== Action item ==
Please give every line below again exactly, but not its pictures.

== Data items ==
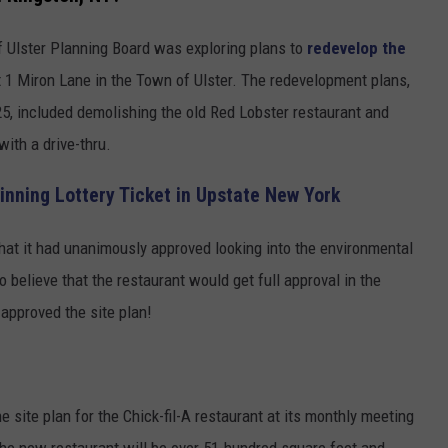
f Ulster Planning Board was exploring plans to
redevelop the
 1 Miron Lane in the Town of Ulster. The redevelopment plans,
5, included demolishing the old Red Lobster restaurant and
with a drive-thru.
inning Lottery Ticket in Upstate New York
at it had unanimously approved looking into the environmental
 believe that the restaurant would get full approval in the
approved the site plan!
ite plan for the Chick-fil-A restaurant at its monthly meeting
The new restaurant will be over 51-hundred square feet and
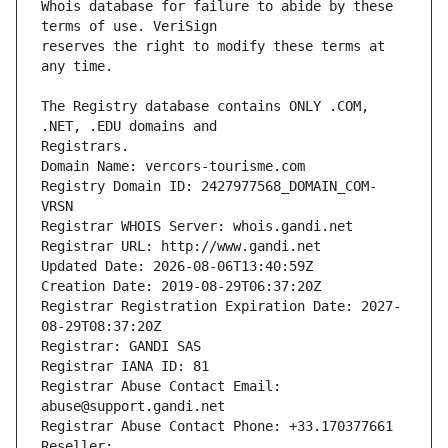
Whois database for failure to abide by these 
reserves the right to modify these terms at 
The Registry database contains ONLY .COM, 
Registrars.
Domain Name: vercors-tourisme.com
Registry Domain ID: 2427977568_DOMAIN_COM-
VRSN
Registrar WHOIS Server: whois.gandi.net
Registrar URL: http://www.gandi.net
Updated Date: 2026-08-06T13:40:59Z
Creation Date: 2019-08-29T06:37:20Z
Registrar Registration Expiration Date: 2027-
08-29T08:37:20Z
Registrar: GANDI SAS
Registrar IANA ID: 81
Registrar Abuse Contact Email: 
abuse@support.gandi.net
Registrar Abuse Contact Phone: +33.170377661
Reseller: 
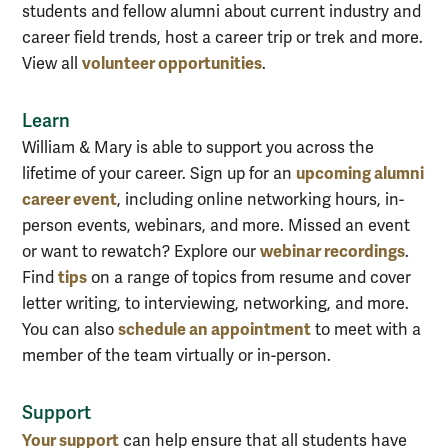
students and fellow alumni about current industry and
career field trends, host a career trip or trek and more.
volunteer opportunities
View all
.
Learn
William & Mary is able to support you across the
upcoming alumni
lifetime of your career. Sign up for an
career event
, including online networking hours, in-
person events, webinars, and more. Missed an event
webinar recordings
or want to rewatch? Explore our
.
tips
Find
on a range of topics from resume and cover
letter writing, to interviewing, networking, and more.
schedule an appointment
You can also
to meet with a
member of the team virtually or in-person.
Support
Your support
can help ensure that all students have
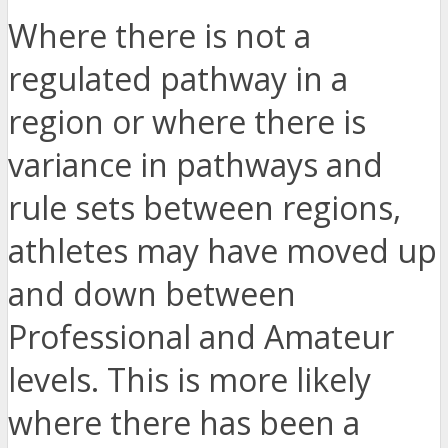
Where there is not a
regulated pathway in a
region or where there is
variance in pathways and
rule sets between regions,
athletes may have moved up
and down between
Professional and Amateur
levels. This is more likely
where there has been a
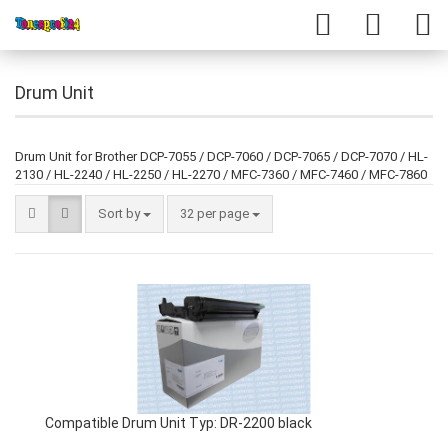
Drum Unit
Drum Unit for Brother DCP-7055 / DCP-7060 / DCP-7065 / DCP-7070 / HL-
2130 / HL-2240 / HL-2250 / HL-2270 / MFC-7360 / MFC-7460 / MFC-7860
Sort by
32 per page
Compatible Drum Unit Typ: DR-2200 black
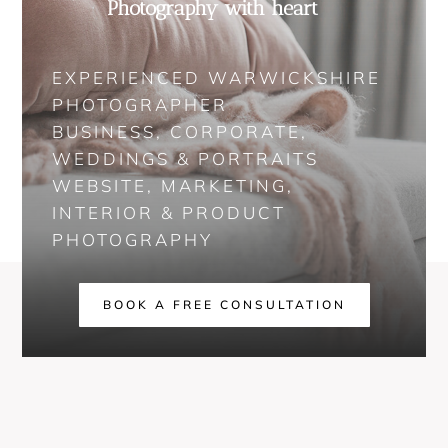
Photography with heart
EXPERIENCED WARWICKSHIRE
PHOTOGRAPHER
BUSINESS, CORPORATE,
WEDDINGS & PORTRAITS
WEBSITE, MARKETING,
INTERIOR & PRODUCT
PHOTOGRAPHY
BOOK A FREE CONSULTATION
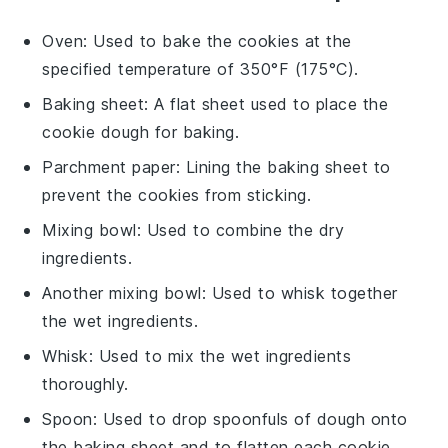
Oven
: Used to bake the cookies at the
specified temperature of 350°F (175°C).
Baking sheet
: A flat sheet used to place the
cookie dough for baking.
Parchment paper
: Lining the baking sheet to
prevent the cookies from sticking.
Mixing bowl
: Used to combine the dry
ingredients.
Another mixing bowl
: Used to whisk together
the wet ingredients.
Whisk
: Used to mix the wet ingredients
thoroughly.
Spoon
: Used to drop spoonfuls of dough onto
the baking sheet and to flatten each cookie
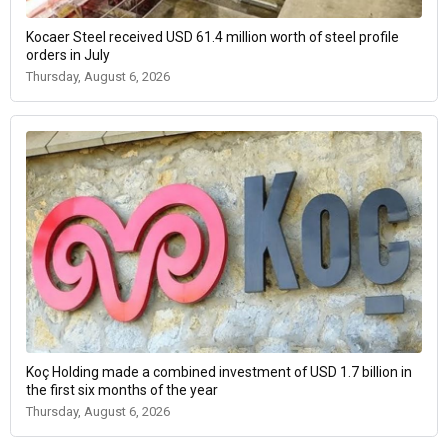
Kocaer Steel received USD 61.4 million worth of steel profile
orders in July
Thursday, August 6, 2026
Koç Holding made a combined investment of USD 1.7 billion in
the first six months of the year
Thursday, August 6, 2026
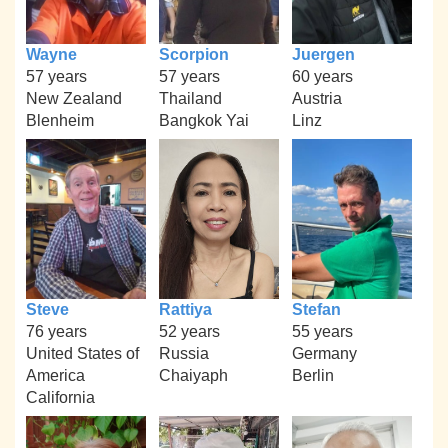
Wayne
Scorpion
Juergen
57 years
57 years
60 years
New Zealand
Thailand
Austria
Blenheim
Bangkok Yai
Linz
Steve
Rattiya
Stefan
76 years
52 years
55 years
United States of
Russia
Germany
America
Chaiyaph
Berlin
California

== Your response ==
f Ulster Planning Board was exploring plans to
redevelop the
 1 Miron Lane in the Town of Ulster. The redevelopment plans,
5, included demolishing the old Red Lobster restaurant and
with a drive-thru.
inning Lottery Ticket in Upstate New York
at it had unanimously approved looking into the environmental
 believe that the restaurant would get full approval in the
approved the site plan!
ite plan for the Chick-fil-A restaurant at its monthly meeting
The new restaurant will be over 51-hundred square feet and
Whois database for failure to abide by these 
reserves the right to modify these terms at 
The Registry database contains ONLY .COM, 
Registrars.
Domain Name: vercors-tourisme.com
Registry Domain ID: 2427977568_DOMAIN_COM-
VRSN
Registrar WHOIS Server: whois.gandi.net
Registrar URL: http://www.gandi.net
Updated Date: 2026-08-06T13:40:59Z
Creation Date: 2019-08-29T06:37:20Z
Registrar Registration Expiration Date: 2027-
08-29T08:37:20Z
Registrar: GANDI SAS
Registrar IANA ID: 81
Registrar Abuse Contact Email: 
abuse@support.gandi.net
Registrar Abuse Contact Phone: +33.170377661
Reseller: 
students and fellow alumni about current industry and
career field trends, host a career trip or trek and more.
volunteer opportunities
View all
.
Learn
William & Mary is able to support you across the
upcoming alumni
lifetime of your career. Sign up for an
career event
, including online networking hours, in-
person events, webinars, and more. Missed an event
webinar recordings
or want to rewatch? Explore our
.
tips
Find
on a range of topics from resume and cover
letter writing, to interviewing, networking, and more.
schedule an appointment
You can also
to meet with a
member of the team virtually or in-person.
Support
Your support
can help ensure that all students have
Where there is not a
regulated pathway in a
region or where there is
variance in pathways and
rule sets between regions,
athletes may have moved up
and down between
Professional and Amateur
levels. This is more likely
where there has been a
Drum Unit
Drum Unit for Brother DCP-7055 / DCP-7060 / DCP-7065 / DCP-7070 / HL-
2130 / HL-2240 / HL-2250 / HL-2270 / MFC-7360 / MFC-7460 / MFC-7860
Sort by
32 per page
Compatible Drum Unit Typ: DR-2200 black
Photography with heart
EXPERIENCED WARWICKSHIRE
PHOTOGRAPHER
BUSINESS, CORPORATE,
WEDDINGS & PORTRAITS
WEBSITE, MARKETING,
INTERIOR & PRODUCT
PHOTOGRAPHY
BOOK A FREE CONSULTATION
Oven
: Used to bake the cookies at the
specified temperature of 350°F (175°C).
Baking sheet
: A flat sheet used to place the
cookie dough for baking.
Parchment paper
: Lining the baking sheet to
prevent the cookies from sticking.
Mixing bowl
: Used to combine the dry
ingredients.
Another mixing bowl
: Used to whisk together
the wet ingredients.
Whisk
: Used to mix the wet ingredients
thoroughly.
Spoon
: Used to drop spoonfuls of dough onto
the baking sheet and to flatten each cookie
Kocaer Steel received USD 61.4 million worth of steel profile
orders in July
Thursday, August 6, 2026
Koç Holding made a combined investment of USD 1.7 billion in
the first six months of the year
Thursday, August 6, 2026
Wayne
Scorpion
Juergen
57 years
57 years
60 years
New Zealand
Thailand
Austria
Blenheim
Bangkok Yai
Linz
Steve
Rattiya
Stefan
76 years
52 years
55 years
United States of
Russia
Germany
America
Chaiyaph
Berlin
California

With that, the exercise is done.